__PASSAGE SHOWN__:
○ ○ ○ ○ ○

Category Archives: Raising a Humanist

Endless Snow matched only by Endless Fevers

Do-Bug’s bouts with illness are usually relatively infrequent compared with the average four year old.

But this winter, like the compounded snow storms, has been fraught with extended bouts of fever-filled colds.

Between the two, I don’t think she’s has a full week of school since the beginning of December.

We are both stir-crazy.  And I’ve given up thinking I’ll ever catch up with work.

Do-Bug Bundled Up in Bed

I just came to apologize

I’ve lost track of the number of times I’ve apologized to my child.

And not just the “Oh, sorry, I didn’t mean to trip over you.” kind of apology since kids are always around your ankles.  They’re kind of like cats that way, actually.

I’m talking real apologies.  The ones that really matter to the heart.

I’ve got a temper, and I lose it most with the people I love.

When I lose it with people who aren’t in my family, I usually scare the pants off of them.

I don’t know why.

I guess I’m a little intense.

My kid is used to it by now; she doesn’t yelp in surprise.  But it does dishearten her, upsets her, makes her sad.

It’s always when I am overwhelmed by something else in life and my child happens to be in the room when it happens.  She pushes a tiny button that I can normally breath through and, instead, I lose my cool.

Like tonight.

So I went and apologized.

When I entered the room in the half dark, she scurried to get herself back under the covers: to curl up in a ball of pity-me.

I sat down next to her and said “I just came to apologize.  I shouldn’t have yelled the way I did.  I’m sorry.  You were just looking for your bunny and needed help.  I’m sorry.  I love you.”  And she smiled and shrugged her shoulders and gave me a slobbery kiss.

I hope, given that she has my temper (and her dad’s too) that she will slowly learn from  my mistakes so she will be angry at fewer people and with far less intensity.

Or, at the very least, she will know how to give a heart-felt apology.

Life Skills, thanks mom & dad

There are certain small skills everyone should have.

They seem insignificant, but they make you self-sufficient.  And they give you the ability to help others.

○ ○ ○ ○ ○

__WHAT TO DO__:
(a) Copy the stretch of the Raising a Humanist posts from "When I entered" through "a slobbery kiss.".
(b) Summarize the Raising a Humanist posts in three sentences.

[Stored data entries]
○ ○ ○ ○ ○

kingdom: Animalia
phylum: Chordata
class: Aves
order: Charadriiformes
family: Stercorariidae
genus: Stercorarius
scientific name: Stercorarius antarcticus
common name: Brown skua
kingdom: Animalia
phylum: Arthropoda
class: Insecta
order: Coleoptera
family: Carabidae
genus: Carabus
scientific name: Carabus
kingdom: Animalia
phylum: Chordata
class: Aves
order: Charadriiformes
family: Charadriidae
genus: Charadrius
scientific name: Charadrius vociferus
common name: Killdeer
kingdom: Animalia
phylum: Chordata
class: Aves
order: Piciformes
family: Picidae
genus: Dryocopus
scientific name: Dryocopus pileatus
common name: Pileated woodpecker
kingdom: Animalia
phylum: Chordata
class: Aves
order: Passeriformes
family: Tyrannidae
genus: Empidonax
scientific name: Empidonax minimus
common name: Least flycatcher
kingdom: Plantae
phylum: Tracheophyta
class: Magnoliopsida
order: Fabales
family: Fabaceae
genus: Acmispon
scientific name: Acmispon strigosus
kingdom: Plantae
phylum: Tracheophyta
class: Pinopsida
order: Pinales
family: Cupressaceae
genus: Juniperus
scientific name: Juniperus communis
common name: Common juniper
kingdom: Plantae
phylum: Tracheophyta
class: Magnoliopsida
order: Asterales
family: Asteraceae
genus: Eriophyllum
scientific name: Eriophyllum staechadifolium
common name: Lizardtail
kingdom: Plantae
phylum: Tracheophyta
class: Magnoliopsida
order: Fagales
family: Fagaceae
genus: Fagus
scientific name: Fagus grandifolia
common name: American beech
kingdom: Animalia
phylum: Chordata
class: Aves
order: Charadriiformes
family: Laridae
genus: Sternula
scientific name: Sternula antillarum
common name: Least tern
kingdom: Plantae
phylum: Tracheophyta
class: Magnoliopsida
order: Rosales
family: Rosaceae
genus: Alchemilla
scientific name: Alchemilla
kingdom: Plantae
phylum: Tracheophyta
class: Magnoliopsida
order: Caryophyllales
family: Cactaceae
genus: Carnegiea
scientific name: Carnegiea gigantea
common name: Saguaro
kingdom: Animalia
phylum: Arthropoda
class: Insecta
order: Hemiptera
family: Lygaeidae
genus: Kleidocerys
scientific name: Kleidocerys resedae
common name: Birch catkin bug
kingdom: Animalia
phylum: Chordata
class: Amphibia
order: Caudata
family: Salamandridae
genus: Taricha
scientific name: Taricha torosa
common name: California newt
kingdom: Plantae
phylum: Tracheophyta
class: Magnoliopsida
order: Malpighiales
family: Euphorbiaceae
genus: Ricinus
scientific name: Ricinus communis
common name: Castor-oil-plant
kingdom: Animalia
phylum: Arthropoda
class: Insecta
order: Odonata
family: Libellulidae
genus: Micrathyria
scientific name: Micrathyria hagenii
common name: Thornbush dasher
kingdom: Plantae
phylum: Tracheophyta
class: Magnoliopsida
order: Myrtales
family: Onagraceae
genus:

○ ○ ○ ○ ○

__ANSWERS GIVEN__:
(a)
When I entered the room in the half dark, she scurried to get herself back under the covers: to curl up in a ball of pity-me.

I sat down next to her and said “I just came to apologize.  I shouldn’t have yelled the way I did.  I’m sorry.  You were just looking for your bunny and needed help.  I’m sorry.  I love you.”  And she smiled and shrugged her shoulders and gave me a slobbery kiss.

(b) This winter, repeated fever-filled colds and the snowstorms have kept Do-Bug from a full week of school since early December, and both she and the writer are stir-crazy. The writer has a temper that flares most with loved ones when overwhelmed, yelled at her one night while she was looking for her bunny, and then went to apologize; she responded with a smile, a shrug, and a slobbery kiss. The writer hopes she will learn to be angry at fewer people and with less intensity, or at least to give a heartfelt apology, and a final post begins by saying that small skills make people self-sufficient and able to help others.